Так оно и оказалось. Вскоре Прасковья Александровна умерла и была похоронена сперва в своей подмосковной вотчине, в Глинках, а затем, после смерти Якова Брюса, прах ее был перевезен в московский Донской монастырь и соединен в одной могиле с прахом супруга. Екатерина всегда вспоминала ее ласково. «Невозможно не жалеть о ней, знав ее так близко», — писала она Гримму после того, как до нее дошла весть о смерти графини Брюс.

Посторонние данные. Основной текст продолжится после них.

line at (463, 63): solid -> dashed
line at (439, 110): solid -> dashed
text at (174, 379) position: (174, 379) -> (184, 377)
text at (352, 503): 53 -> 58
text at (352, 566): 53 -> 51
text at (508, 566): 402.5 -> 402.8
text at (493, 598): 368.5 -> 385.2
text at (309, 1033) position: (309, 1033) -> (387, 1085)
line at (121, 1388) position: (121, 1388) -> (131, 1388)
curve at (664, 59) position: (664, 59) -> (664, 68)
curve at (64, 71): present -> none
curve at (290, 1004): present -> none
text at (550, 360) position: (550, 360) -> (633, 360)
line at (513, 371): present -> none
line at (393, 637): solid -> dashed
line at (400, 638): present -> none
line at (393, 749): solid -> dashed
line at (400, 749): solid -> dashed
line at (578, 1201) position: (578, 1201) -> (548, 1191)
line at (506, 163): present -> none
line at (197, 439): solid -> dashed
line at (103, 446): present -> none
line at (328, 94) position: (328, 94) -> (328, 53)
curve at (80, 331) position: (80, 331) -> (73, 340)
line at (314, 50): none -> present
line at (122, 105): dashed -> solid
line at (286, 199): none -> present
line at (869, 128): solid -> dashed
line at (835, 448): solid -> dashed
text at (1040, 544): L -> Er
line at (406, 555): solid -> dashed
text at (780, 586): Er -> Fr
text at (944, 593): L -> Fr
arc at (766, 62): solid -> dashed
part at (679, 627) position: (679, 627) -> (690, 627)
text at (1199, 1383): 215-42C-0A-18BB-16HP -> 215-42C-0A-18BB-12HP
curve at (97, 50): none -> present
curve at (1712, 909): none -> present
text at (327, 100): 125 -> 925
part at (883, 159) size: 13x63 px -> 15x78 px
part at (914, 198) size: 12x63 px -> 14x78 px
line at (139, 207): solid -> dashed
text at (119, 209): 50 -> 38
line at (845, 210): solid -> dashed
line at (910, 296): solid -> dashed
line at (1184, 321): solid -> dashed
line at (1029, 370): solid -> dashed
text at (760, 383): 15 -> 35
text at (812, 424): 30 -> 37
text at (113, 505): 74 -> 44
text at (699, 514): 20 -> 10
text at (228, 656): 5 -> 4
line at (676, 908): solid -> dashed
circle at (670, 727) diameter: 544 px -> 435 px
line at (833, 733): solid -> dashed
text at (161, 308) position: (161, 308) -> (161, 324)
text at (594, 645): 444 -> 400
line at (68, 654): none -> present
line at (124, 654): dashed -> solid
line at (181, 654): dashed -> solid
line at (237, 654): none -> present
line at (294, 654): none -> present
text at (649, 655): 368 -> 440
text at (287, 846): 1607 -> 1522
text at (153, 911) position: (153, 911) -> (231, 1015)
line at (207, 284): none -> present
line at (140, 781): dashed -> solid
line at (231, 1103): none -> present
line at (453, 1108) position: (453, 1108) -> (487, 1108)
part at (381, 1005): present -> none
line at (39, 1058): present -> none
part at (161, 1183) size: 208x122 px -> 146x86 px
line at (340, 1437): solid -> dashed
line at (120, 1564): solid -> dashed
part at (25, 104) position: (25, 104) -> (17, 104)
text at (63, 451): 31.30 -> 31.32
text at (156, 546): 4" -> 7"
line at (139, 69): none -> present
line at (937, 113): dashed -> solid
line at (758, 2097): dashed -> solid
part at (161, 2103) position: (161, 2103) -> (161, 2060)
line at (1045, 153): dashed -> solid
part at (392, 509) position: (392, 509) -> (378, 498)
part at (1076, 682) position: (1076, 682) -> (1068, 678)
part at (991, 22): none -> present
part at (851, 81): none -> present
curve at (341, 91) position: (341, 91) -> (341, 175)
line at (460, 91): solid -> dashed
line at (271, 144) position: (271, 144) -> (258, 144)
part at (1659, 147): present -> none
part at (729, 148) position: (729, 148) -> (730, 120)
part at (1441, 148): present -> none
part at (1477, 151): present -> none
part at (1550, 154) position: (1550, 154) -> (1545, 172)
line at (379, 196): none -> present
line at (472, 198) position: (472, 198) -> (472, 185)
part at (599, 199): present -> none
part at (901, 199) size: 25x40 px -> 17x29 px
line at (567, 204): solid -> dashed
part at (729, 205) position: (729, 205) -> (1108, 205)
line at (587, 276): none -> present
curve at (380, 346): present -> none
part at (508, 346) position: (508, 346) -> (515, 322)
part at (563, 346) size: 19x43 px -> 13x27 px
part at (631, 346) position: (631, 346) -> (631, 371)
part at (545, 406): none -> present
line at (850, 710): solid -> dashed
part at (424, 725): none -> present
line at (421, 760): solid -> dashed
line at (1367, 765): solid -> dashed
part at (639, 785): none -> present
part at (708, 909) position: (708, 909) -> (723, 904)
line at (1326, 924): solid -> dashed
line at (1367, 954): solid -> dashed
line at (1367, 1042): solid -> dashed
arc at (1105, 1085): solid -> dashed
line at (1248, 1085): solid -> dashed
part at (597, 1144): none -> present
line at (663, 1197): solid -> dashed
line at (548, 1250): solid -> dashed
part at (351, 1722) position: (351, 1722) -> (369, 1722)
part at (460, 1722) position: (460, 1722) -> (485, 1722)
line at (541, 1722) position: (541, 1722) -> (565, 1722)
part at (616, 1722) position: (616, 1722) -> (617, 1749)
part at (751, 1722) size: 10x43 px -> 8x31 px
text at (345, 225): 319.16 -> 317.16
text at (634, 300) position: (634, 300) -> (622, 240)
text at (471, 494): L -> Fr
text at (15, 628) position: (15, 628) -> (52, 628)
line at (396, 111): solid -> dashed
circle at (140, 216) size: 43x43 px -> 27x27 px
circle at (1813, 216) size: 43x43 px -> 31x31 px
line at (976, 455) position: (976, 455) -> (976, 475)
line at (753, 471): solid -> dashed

Кстати, вот что рассказывают… Бывшая при последних минутах Прасковьи Александровны ее дочь никак не могла понять, отчего это матушка беспрестанно вспоминает о какой-то звезде. Сочли это, само собой разумеется, помрачением сознания и последним бредом, а вместе с тем в тот апрельский день 1786 года и впрямь погасла путеводная звезда молодой Екатерины.
Русские музы для француза, или Куртизанки по натуре
(Лидия Нессельроде, Надежда Нарышкина)
Ох, какая жара, какая духота! На дворе ноябрьская ночь, а в доме словно жаркий июльский полдень. Надежда неприметным движением обмахнула со лба пот, делая вид, что поправляет круто завившиеся кудряшки на висках. Какое счастье, что у нее вьющиеся волосы, прическа ни в коем случае не сделается в беспорядке, даже от самых быстрых туров вальса. И все же она для надежности взглянула в темное стекло высокого французского окна, ловя свое отражение. Позади нее летели, мелькали пары, и Надежда невольно усмехнулась, подумав, что это разноцветье нарядов изрядно напоминает овощной суп, который помешивает незримой ложкой незримый повар.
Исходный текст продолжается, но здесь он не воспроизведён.